Records contained in a dataset
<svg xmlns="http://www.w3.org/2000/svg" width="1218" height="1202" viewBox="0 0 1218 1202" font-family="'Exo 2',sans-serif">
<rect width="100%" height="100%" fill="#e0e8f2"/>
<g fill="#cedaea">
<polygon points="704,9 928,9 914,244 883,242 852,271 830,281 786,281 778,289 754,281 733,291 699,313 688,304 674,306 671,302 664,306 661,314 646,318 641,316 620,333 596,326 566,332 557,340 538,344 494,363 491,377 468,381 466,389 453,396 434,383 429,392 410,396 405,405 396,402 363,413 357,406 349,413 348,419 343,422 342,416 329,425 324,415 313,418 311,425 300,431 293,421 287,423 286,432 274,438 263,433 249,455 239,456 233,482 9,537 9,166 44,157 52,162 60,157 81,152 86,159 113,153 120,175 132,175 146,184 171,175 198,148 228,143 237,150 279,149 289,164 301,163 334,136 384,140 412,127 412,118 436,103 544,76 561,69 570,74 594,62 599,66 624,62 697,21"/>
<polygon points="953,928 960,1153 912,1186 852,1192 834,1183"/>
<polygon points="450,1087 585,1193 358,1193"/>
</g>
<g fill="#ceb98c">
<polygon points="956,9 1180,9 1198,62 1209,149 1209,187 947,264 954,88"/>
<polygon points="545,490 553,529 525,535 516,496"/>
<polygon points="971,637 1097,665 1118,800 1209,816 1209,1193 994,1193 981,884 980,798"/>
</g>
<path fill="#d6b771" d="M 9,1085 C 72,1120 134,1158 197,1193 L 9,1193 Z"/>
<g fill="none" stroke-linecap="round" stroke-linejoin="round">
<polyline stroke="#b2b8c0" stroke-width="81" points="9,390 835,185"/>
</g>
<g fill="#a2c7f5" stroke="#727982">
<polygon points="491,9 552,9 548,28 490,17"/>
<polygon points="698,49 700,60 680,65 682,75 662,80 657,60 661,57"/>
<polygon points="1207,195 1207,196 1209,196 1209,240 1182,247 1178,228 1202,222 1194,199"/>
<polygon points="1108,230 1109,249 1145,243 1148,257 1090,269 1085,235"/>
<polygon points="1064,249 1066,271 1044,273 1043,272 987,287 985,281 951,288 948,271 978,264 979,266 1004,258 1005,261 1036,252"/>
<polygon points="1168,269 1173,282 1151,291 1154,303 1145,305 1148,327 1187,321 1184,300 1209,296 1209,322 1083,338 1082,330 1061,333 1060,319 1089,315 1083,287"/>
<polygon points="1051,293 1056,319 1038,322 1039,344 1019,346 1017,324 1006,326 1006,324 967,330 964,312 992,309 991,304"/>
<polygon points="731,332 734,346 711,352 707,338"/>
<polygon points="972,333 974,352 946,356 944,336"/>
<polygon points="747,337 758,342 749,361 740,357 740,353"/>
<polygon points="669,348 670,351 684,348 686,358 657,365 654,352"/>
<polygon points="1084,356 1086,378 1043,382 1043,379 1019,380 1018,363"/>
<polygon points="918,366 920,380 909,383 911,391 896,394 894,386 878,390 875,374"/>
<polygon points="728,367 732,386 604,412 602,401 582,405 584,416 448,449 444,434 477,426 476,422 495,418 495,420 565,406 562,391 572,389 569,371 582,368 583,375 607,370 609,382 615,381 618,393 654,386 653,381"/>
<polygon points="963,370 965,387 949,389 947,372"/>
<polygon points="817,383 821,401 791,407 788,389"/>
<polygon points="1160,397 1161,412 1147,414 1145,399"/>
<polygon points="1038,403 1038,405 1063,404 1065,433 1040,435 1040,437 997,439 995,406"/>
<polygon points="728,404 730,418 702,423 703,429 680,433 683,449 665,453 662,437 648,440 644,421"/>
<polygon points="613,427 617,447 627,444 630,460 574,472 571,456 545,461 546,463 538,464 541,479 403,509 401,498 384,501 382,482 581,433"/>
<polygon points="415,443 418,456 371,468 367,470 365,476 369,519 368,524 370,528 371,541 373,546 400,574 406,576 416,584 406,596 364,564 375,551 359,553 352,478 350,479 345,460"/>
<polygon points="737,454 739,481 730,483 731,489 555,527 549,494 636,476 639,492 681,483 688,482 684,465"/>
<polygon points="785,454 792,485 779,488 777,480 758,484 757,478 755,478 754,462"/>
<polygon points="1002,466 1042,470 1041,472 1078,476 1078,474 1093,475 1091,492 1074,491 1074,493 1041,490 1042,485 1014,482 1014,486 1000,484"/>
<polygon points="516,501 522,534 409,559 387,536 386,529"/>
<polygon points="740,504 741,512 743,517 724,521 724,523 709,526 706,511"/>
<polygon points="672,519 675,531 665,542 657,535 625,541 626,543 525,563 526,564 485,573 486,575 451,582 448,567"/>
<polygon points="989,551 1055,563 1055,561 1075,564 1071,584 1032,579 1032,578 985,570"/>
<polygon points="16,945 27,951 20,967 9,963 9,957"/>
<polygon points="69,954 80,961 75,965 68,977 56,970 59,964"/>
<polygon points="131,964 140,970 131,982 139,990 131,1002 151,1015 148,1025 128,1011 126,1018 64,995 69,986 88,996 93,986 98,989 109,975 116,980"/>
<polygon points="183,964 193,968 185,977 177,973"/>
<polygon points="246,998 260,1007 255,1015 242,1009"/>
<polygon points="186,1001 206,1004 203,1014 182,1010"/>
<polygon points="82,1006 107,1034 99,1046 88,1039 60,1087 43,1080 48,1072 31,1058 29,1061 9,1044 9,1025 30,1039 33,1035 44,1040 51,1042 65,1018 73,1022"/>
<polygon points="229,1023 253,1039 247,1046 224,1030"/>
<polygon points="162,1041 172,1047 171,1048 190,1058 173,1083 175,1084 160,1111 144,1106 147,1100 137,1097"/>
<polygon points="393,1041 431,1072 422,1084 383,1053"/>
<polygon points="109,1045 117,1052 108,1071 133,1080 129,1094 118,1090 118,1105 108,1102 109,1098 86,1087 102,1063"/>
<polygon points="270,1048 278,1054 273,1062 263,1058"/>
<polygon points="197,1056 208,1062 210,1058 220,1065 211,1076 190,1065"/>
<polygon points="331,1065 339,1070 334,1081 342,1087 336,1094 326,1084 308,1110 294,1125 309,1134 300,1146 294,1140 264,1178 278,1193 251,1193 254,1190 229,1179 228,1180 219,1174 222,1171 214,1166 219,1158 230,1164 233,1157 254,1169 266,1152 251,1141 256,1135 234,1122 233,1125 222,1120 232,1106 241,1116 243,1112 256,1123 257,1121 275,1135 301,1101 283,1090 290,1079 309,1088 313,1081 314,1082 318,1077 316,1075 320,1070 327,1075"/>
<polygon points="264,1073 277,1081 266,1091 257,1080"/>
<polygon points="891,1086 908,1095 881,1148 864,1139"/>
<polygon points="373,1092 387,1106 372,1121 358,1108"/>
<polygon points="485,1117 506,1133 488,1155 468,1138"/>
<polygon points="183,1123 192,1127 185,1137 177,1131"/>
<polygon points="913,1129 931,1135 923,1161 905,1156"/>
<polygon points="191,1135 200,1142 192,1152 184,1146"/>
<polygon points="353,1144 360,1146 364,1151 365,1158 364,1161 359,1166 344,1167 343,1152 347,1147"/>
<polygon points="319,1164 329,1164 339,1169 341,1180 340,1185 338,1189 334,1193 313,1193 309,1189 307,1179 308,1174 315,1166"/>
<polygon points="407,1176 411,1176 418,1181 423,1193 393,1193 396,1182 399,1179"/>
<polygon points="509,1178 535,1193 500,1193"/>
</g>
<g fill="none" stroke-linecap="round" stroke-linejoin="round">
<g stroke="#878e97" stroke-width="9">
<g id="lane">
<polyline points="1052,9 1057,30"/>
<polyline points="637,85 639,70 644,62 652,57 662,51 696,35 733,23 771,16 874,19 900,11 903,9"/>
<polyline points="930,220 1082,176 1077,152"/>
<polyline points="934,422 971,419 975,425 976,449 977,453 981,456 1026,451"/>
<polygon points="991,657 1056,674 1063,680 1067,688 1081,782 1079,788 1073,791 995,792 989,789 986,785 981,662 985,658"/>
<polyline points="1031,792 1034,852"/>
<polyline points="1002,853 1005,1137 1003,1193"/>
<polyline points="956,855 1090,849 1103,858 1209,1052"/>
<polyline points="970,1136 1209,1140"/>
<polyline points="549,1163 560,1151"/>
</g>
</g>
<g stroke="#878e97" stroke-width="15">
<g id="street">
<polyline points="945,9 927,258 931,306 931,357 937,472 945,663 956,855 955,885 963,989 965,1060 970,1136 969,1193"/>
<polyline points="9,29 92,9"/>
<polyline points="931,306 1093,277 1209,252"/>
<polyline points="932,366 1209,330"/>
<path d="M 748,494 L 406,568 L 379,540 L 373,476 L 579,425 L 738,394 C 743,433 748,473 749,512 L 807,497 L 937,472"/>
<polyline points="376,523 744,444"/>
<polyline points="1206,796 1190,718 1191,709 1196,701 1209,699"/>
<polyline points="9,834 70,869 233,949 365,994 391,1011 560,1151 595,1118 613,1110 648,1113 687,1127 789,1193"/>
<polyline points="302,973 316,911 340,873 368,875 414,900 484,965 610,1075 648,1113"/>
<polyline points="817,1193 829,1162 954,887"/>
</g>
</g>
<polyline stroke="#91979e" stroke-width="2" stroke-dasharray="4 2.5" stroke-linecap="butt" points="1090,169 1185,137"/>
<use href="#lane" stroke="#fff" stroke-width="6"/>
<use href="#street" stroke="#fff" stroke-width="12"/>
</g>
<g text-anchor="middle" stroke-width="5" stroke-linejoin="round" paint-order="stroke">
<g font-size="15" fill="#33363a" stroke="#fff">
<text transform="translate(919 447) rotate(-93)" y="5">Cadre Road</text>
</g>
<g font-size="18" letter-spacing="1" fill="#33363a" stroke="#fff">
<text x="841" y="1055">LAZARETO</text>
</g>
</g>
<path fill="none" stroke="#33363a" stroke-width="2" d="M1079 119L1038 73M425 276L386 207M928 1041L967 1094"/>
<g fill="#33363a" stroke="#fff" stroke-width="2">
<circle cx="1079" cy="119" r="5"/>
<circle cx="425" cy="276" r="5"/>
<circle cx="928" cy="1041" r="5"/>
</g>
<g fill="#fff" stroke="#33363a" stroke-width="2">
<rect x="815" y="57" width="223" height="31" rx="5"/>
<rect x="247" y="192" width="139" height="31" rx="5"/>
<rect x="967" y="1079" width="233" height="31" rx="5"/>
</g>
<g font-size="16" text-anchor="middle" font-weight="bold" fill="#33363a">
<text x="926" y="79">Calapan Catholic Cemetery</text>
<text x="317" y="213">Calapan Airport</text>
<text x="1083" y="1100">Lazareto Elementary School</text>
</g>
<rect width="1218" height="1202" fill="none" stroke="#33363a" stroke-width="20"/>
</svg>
---
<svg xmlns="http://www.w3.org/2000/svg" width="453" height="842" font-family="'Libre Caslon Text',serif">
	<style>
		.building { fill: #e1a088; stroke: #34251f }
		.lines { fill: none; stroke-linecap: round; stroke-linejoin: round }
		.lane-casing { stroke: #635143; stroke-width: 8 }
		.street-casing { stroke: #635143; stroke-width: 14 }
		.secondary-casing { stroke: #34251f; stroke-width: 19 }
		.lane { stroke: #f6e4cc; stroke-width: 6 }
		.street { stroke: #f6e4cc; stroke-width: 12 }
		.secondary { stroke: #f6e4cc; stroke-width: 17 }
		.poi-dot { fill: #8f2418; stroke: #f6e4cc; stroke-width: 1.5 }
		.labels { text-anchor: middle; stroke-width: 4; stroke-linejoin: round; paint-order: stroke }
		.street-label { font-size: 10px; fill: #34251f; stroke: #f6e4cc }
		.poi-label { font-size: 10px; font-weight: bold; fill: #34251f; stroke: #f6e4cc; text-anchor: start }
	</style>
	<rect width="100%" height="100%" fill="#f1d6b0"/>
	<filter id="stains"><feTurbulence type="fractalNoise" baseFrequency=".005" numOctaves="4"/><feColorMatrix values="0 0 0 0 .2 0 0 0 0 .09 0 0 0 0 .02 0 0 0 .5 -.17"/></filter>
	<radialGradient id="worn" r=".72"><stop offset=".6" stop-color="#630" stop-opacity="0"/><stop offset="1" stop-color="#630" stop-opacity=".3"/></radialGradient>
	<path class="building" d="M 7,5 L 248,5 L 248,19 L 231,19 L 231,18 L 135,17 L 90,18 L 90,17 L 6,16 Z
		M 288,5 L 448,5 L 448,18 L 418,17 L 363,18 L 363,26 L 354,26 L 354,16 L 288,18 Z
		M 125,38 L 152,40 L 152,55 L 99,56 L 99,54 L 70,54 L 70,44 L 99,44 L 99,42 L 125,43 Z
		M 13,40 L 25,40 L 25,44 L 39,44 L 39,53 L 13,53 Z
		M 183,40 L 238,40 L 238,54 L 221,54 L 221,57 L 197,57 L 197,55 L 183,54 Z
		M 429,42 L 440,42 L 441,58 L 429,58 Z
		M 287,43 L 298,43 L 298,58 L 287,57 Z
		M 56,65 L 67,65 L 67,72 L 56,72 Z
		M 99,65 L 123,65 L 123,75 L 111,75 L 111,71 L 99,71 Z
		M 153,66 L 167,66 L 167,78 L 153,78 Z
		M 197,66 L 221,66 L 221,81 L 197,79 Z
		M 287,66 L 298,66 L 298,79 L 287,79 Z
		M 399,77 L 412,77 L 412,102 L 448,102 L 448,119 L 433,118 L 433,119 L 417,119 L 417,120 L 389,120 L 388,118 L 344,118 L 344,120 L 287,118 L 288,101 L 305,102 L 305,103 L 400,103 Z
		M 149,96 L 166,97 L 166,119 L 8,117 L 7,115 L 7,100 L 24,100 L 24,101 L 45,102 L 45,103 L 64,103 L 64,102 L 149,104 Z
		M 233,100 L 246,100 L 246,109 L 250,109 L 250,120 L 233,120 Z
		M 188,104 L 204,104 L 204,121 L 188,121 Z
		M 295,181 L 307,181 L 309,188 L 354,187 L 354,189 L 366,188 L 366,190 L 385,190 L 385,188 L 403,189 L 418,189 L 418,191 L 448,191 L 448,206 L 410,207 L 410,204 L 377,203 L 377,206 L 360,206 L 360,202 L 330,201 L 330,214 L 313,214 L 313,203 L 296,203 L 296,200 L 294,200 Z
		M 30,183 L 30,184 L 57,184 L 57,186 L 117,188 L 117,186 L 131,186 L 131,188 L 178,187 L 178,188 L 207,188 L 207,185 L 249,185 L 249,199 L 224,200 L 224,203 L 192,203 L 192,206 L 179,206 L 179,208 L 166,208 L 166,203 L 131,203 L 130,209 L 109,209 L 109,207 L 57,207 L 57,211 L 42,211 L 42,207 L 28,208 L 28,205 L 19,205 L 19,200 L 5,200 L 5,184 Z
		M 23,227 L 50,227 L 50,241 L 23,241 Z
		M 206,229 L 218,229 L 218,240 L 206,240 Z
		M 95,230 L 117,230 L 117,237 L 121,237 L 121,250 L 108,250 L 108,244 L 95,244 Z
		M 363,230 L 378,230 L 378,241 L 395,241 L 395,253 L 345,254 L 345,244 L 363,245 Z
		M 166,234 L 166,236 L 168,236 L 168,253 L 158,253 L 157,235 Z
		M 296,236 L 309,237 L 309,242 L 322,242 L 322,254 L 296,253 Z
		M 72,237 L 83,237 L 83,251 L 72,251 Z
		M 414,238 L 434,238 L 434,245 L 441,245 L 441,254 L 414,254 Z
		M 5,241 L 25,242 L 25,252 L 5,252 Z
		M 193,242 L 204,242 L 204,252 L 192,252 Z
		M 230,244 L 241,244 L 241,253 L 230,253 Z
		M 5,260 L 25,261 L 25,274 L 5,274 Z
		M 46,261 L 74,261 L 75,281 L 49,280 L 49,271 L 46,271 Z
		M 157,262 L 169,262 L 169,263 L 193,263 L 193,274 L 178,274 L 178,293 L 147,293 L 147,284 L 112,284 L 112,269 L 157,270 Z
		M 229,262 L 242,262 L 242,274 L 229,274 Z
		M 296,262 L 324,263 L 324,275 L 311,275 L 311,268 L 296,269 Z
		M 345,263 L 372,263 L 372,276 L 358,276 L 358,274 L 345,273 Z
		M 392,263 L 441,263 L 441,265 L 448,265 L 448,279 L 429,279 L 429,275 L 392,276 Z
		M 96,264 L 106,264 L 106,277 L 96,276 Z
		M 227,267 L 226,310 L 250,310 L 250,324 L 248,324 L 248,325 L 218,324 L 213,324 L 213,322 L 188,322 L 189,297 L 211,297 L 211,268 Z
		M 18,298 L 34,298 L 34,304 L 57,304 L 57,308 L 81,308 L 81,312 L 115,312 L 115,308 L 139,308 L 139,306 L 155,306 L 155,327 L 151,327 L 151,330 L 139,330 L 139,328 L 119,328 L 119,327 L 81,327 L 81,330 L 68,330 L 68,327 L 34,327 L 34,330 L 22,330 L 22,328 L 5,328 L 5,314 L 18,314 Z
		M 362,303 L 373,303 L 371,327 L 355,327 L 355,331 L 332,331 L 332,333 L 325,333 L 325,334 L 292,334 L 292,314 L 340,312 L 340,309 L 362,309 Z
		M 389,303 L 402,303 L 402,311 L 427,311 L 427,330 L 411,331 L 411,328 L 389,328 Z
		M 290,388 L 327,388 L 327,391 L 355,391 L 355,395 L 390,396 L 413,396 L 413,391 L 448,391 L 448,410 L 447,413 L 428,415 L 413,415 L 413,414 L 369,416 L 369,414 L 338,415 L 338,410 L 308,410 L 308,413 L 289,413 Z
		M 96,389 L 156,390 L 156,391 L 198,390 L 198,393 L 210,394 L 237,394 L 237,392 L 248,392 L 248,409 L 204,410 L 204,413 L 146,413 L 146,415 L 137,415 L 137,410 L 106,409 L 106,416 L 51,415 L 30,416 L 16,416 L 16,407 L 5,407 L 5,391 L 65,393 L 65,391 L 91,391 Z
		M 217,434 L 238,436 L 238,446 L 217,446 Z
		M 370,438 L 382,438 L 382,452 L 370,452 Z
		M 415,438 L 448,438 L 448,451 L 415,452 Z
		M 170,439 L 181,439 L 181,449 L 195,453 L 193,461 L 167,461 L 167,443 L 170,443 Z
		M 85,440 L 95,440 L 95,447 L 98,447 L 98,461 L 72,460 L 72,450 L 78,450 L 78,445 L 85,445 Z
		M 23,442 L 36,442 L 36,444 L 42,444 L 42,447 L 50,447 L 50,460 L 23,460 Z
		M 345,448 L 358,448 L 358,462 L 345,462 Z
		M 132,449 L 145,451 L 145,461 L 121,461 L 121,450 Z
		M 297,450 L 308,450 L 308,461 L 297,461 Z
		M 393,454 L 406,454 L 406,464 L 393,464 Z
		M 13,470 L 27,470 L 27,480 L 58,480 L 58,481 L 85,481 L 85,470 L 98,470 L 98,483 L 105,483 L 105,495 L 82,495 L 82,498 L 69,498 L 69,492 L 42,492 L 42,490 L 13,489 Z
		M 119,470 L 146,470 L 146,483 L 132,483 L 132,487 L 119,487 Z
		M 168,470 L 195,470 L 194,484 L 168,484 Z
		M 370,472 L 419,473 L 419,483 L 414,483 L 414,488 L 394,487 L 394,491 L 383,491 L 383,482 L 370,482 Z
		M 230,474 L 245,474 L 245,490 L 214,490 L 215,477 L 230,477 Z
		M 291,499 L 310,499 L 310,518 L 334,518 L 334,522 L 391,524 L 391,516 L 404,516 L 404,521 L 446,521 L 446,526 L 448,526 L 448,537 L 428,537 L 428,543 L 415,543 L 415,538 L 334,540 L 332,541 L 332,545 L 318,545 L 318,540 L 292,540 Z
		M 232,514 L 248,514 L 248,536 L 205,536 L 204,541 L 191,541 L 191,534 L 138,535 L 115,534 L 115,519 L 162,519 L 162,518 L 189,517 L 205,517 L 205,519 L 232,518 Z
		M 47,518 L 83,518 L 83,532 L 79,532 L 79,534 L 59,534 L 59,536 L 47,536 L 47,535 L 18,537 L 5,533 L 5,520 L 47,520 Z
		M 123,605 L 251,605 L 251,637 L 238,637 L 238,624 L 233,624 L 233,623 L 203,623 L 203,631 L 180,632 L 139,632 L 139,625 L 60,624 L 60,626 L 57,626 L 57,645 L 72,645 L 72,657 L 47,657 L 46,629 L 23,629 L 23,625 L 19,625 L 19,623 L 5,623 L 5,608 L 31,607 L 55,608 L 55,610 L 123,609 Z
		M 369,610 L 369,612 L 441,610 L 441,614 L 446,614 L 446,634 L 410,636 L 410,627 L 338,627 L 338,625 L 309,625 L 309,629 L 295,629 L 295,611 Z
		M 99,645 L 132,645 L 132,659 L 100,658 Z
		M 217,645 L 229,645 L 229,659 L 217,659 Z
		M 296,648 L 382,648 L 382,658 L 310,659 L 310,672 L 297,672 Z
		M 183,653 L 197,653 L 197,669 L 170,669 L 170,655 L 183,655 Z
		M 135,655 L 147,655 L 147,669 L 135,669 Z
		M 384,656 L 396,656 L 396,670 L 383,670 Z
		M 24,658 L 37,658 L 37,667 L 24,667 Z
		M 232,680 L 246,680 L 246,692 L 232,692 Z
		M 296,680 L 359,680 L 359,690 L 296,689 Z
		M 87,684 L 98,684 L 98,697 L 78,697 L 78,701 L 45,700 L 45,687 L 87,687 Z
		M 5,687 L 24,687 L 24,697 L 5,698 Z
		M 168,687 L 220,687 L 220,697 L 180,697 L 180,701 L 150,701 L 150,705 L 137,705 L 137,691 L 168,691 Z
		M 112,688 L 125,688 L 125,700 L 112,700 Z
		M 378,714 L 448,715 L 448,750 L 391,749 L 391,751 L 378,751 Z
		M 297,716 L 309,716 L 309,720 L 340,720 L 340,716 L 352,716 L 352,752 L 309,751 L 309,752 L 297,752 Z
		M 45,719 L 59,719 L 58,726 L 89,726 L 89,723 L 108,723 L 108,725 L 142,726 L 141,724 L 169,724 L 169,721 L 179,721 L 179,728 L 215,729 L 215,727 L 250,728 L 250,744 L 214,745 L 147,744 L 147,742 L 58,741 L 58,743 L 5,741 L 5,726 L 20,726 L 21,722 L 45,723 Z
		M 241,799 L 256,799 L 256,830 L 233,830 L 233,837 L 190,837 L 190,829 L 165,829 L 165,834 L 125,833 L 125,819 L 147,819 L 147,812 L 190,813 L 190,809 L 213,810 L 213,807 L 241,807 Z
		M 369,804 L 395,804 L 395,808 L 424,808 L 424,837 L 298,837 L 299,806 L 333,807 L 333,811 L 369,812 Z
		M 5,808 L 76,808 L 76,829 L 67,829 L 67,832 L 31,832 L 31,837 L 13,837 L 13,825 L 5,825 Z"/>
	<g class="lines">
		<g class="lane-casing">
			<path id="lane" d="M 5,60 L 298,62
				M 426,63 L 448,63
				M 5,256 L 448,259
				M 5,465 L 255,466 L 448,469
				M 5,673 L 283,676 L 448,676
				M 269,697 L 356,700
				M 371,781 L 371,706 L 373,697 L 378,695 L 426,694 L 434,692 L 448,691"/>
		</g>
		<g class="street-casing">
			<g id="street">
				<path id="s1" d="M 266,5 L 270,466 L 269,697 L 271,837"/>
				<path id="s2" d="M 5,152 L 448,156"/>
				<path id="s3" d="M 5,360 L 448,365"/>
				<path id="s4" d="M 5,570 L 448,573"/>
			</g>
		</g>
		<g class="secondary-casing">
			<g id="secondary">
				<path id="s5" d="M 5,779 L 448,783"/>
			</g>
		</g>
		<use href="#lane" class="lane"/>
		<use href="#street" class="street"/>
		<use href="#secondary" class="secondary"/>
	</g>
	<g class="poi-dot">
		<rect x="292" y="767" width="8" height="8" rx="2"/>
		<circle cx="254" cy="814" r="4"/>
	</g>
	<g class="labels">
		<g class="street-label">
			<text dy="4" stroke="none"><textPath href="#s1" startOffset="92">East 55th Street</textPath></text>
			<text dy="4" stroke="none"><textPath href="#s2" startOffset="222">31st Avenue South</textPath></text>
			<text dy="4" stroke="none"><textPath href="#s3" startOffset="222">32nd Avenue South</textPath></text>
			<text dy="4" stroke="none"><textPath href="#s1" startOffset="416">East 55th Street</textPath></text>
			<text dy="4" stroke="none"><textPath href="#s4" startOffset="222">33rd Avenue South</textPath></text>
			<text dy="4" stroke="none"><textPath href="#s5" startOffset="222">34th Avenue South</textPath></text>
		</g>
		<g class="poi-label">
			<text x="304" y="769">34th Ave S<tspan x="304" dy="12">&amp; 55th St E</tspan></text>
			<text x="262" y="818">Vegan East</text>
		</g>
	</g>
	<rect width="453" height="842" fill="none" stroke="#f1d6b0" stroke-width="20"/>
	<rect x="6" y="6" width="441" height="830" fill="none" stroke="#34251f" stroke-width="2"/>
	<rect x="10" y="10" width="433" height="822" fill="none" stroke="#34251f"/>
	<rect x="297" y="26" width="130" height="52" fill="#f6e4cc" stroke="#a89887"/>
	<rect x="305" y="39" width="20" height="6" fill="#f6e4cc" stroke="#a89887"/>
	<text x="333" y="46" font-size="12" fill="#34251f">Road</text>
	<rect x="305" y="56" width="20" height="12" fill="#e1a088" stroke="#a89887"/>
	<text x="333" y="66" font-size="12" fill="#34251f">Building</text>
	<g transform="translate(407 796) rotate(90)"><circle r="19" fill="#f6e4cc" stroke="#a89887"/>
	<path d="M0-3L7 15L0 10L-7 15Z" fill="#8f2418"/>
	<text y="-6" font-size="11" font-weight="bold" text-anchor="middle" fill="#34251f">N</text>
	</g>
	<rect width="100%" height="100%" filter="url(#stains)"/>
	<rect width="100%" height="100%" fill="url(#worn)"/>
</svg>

*ASSIGNED TASK*
Wherever the string "worn" appears in the records, copy the whole line.

*COMPLETED TASK*
	<radialGradient id="worn" r=".72"><stop offset=".6" stop-color="#630" stop-opacity="0"/><stop offset="1" stop-color="#630" stop-opacity=".3"/></radialGradient>
	<rect width="100%" height="100%" fill="url(#worn)"/>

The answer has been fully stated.